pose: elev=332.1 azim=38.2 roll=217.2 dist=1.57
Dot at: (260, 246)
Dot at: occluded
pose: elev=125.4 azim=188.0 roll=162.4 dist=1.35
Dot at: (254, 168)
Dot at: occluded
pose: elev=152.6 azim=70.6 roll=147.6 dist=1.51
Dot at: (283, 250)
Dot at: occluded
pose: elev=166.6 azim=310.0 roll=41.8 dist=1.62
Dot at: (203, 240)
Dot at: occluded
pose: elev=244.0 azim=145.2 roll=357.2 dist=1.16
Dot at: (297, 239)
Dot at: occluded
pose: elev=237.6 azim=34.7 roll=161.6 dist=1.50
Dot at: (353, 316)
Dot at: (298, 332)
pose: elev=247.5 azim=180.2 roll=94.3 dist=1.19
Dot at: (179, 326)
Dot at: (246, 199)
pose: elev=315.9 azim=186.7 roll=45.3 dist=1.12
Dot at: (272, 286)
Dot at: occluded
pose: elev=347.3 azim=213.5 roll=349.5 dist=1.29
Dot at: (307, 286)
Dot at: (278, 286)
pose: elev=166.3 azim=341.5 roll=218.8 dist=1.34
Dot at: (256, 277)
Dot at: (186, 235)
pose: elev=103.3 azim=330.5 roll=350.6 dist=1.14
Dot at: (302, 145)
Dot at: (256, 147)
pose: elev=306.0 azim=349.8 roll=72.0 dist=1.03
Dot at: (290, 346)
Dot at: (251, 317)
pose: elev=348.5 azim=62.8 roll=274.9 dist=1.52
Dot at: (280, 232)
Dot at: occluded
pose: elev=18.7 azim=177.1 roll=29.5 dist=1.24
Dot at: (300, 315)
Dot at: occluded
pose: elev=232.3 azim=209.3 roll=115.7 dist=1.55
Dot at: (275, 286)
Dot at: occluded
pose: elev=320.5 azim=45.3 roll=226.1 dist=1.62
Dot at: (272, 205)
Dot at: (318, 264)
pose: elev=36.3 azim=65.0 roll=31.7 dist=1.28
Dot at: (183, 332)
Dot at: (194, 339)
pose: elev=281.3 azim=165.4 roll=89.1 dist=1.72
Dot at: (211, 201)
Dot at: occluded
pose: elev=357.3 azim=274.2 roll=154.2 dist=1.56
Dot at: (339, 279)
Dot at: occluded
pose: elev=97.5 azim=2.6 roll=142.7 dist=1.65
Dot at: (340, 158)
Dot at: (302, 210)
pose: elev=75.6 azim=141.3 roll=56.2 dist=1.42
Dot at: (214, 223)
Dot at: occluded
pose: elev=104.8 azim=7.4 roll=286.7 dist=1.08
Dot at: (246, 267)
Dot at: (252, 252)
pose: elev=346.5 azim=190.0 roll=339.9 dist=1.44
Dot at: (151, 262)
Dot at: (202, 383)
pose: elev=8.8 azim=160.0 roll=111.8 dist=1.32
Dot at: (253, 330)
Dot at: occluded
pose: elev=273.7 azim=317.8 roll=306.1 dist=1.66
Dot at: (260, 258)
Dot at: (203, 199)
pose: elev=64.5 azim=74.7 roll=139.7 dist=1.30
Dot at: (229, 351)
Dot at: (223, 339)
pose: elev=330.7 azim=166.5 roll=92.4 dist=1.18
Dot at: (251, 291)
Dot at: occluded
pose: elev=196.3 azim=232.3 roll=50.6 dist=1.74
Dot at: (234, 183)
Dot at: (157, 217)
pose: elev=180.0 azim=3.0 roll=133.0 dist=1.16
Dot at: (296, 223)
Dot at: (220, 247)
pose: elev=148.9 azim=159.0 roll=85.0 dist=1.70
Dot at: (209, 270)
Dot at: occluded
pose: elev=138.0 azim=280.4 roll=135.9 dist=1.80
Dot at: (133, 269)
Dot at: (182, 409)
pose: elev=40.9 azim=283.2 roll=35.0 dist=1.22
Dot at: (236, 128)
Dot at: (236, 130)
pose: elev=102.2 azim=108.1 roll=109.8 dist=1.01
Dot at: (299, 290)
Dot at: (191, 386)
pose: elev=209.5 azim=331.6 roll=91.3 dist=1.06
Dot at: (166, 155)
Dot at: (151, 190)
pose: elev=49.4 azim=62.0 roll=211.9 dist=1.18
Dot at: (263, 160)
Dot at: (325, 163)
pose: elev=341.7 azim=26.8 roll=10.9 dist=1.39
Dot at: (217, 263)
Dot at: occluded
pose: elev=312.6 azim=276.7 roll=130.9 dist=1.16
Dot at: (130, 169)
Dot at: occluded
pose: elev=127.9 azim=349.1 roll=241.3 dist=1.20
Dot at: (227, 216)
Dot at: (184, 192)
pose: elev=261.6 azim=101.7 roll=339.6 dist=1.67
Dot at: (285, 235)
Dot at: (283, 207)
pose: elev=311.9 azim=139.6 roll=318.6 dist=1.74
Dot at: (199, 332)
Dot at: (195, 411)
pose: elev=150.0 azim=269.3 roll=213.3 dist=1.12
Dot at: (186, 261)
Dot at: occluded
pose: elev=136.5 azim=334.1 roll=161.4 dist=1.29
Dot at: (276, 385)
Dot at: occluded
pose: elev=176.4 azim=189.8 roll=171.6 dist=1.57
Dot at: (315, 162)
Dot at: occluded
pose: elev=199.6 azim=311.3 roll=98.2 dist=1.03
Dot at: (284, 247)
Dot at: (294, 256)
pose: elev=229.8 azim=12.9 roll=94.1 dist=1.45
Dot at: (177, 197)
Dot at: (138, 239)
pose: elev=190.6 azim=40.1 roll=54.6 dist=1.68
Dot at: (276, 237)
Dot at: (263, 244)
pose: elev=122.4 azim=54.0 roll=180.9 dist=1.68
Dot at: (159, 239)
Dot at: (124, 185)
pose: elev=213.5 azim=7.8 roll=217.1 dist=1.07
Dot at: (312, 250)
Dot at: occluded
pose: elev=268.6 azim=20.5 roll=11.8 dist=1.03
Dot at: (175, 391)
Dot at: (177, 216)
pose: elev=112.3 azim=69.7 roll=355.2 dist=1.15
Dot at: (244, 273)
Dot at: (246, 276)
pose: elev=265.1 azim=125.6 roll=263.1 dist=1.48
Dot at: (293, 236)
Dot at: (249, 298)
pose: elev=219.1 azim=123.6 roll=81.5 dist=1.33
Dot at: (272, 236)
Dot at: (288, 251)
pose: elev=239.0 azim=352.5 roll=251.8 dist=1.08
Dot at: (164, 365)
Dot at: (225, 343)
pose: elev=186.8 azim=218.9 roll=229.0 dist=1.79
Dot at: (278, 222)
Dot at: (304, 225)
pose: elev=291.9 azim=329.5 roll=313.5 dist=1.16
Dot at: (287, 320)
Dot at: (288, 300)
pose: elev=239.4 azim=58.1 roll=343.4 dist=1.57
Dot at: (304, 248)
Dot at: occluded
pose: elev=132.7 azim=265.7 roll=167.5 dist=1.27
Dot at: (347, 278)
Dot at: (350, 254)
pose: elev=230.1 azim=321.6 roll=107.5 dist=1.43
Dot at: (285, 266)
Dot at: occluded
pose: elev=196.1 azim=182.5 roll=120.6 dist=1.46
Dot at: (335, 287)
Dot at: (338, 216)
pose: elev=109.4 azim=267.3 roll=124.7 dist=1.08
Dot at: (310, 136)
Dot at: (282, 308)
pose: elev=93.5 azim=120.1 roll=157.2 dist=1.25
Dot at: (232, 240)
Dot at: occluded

**AIM OF THE TASK**: Reproduce all of the records above, swapping each "pose" for "camera" and leaving everything else as it is.

**WRITTEN ANSWER**:
camera: elev=332.1 azim=38.2 roll=217.2 dist=1.57
Dot at: (260, 246)
Dot at: occluded
camera: elev=125.4 azim=188.0 roll=162.4 dist=1.35
Dot at: (254, 168)
Dot at: occluded
camera: elev=152.6 azim=70.6 roll=147.6 dist=1.51
Dot at: (283, 250)
Dot at: occluded
camera: elev=166.6 azim=310.0 roll=41.8 dist=1.62
Dot at: (203, 240)
Dot at: occluded
camera: elev=244.0 azim=145.2 roll=357.2 dist=1.16
Dot at: (297, 239)
Dot at: occluded
camera: elev=237.6 azim=34.7 roll=161.6 dist=1.50
Dot at: (353, 316)
Dot at: (298, 332)
camera: elev=247.5 azim=180.2 roll=94.3 dist=1.19
Dot at: (179, 326)
Dot at: (246, 199)
camera: elev=315.9 azim=186.7 roll=45.3 dist=1.12
Dot at: (272, 286)
Dot at: occluded
camera: elev=347.3 azim=213.5 roll=349.5 dist=1.29
Dot at: (307, 286)
Dot at: (278, 286)
camera: elev=166.3 azim=341.5 roll=218.8 dist=1.34
Dot at: (256, 277)
Dot at: (186, 235)
camera: elev=103.3 azim=330.5 roll=350.6 dist=1.14
Dot at: (302, 145)
Dot at: (256, 147)
camera: elev=306.0 azim=349.8 roll=72.0 dist=1.03
Dot at: (290, 346)
Dot at: (251, 317)
camera: elev=348.5 azim=62.8 roll=274.9 dist=1.52
Dot at: (280, 232)
Dot at: occluded
camera: elev=18.7 azim=177.1 roll=29.5 dist=1.24
Dot at: (300, 315)
Dot at: occluded
camera: elev=232.3 azim=209.3 roll=115.7 dist=1.55
Dot at: (275, 286)
Dot at: occluded
camera: elev=320.5 azim=45.3 roll=226.1 dist=1.62
Dot at: (272, 205)
Dot at: (318, 264)
camera: elev=36.3 azim=65.0 roll=31.7 dist=1.28
Dot at: (183, 332)
Dot at: (194, 339)
camera: elev=281.3 azim=165.4 roll=89.1 dist=1.72
Dot at: (211, 201)
Dot at: occluded
camera: elev=357.3 azim=274.2 roll=154.2 dist=1.56
Dot at: (339, 279)
Dot at: occluded
camera: elev=97.5 azim=2.6 roll=142.7 dist=1.65
Dot at: (340, 158)
Dot at: (302, 210)
camera: elev=75.6 azim=141.3 roll=56.2 dist=1.42
Dot at: (214, 223)
Dot at: occluded
camera: elev=104.8 azim=7.4 roll=286.7 dist=1.08
Dot at: (246, 267)
Dot at: (252, 252)
camera: elev=346.5 azim=190.0 roll=339.9 dist=1.44
Dot at: (151, 262)
Dot at: (202, 383)
camera: elev=8.8 azim=160.0 roll=111.8 dist=1.32
Dot at: (253, 330)
Dot at: occluded
camera: elev=273.7 azim=317.8 roll=306.1 dist=1.66
Dot at: (260, 258)
Dot at: (203, 199)
camera: elev=64.5 azim=74.7 roll=139.7 dist=1.30
Dot at: (229, 351)
Dot at: (223, 339)
camera: elev=330.7 azim=166.5 roll=92.4 dist=1.18
Dot at: (251, 291)
Dot at: occluded
camera: elev=196.3 azim=232.3 roll=50.6 dist=1.74
Dot at: (234, 183)
Dot at: (157, 217)
camera: elev=180.0 azim=3.0 roll=133.0 dist=1.16
Dot at: (296, 223)
Dot at: (220, 247)
camera: elev=148.9 azim=159.0 roll=85.0 dist=1.70
Dot at: (209, 270)
Dot at: occluded
camera: elev=138.0 azim=280.4 roll=135.9 dist=1.80
Dot at: (133, 269)
Dot at: (182, 409)
camera: elev=40.9 azim=283.2 roll=35.0 dist=1.22
Dot at: (236, 128)
Dot at: (236, 130)
camera: elev=102.2 azim=108.1 roll=109.8 dist=1.01
Dot at: (299, 290)
Dot at: (191, 386)
camera: elev=209.5 azim=331.6 roll=91.3 dist=1.06
Dot at: (166, 155)
Dot at: (151, 190)
camera: elev=49.4 azim=62.0 roll=211.9 dist=1.18
Dot at: (263, 160)
Dot at: (325, 163)
camera: elev=341.7 azim=26.8 roll=10.9 dist=1.39
Dot at: (217, 263)
Dot at: occluded
camera: elev=312.6 azim=276.7 roll=130.9 dist=1.16
Dot at: (130, 169)
Dot at: occluded
camera: elev=127.9 azim=349.1 roll=241.3 dist=1.20
Dot at: (227, 216)
Dot at: (184, 192)
camera: elev=261.6 azim=101.7 roll=339.6 dist=1.67
Dot at: (285, 235)
Dot at: (283, 207)
camera: elev=311.9 azim=139.6 roll=318.6 dist=1.74
Dot at: (199, 332)
Dot at: (195, 411)
camera: elev=150.0 azim=269.3 roll=213.3 dist=1.12
Dot at: (186, 261)
Dot at: occluded
camera: elev=136.5 azim=334.1 roll=161.4 dist=1.29
Dot at: (276, 385)
Dot at: occluded
camera: elev=176.4 azim=189.8 roll=171.6 dist=1.57
Dot at: (315, 162)
Dot at: occluded
camera: elev=199.6 azim=311.3 roll=98.2 dist=1.03
Dot at: (284, 247)
Dot at: (294, 256)
camera: elev=229.8 azim=12.9 roll=94.1 dist=1.45
Dot at: (177, 197)
Dot at: (138, 239)
camera: elev=190.6 azim=40.1 roll=54.6 dist=1.68
Dot at: (276, 237)
Dot at: (263, 244)
camera: elev=122.4 azim=54.0 roll=180.9 dist=1.68
Dot at: (159, 239)
Dot at: (124, 185)
camera: elev=213.5 azim=7.8 roll=217.1 dist=1.07
Dot at: (312, 250)
Dot at: occluded
camera: elev=268.6 azim=20.5 roll=11.8 dist=1.03
Dot at: (175, 391)
Dot at: (177, 216)
camera: elev=112.3 azim=69.7 roll=355.2 dist=1.15
Dot at: (244, 273)
Dot at: (246, 276)
camera: elev=265.1 azim=125.6 roll=263.1 dist=1.48
Dot at: (293, 236)
Dot at: (249, 298)
camera: elev=219.1 azim=123.6 roll=81.5 dist=1.33
Dot at: (272, 236)
Dot at: (288, 251)
camera: elev=239.0 azim=352.5 roll=251.8 dist=1.08
Dot at: (164, 365)
Dot at: (225, 343)
camera: elev=186.8 azim=218.9 roll=229.0 dist=1.79
Dot at: (278, 222)
Dot at: (304, 225)
camera: elev=291.9 azim=329.5 roll=313.5 dist=1.16
Dot at: (287, 320)
Dot at: (288, 300)
camera: elev=239.4 azim=58.1 roll=343.4 dist=1.57
Dot at: (304, 248)
Dot at: occluded
camera: elev=132.7 azim=265.7 roll=167.5 dist=1.27
Dot at: (347, 278)
Dot at: (350, 254)
camera: elev=230.1 azim=321.6 roll=107.5 dist=1.43
Dot at: (285, 266)
Dot at: occluded
camera: elev=196.1 azim=182.5 roll=120.6 dist=1.46
Dot at: (335, 287)
Dot at: (338, 216)
camera: elev=109.4 azim=267.3 roll=124.7 dist=1.08
Dot at: (310, 136)
Dot at: (282, 308)
camera: elev=93.5 azim=120.1 roll=157.2 dist=1.25
Dot at: (232, 240)
Dot at: occluded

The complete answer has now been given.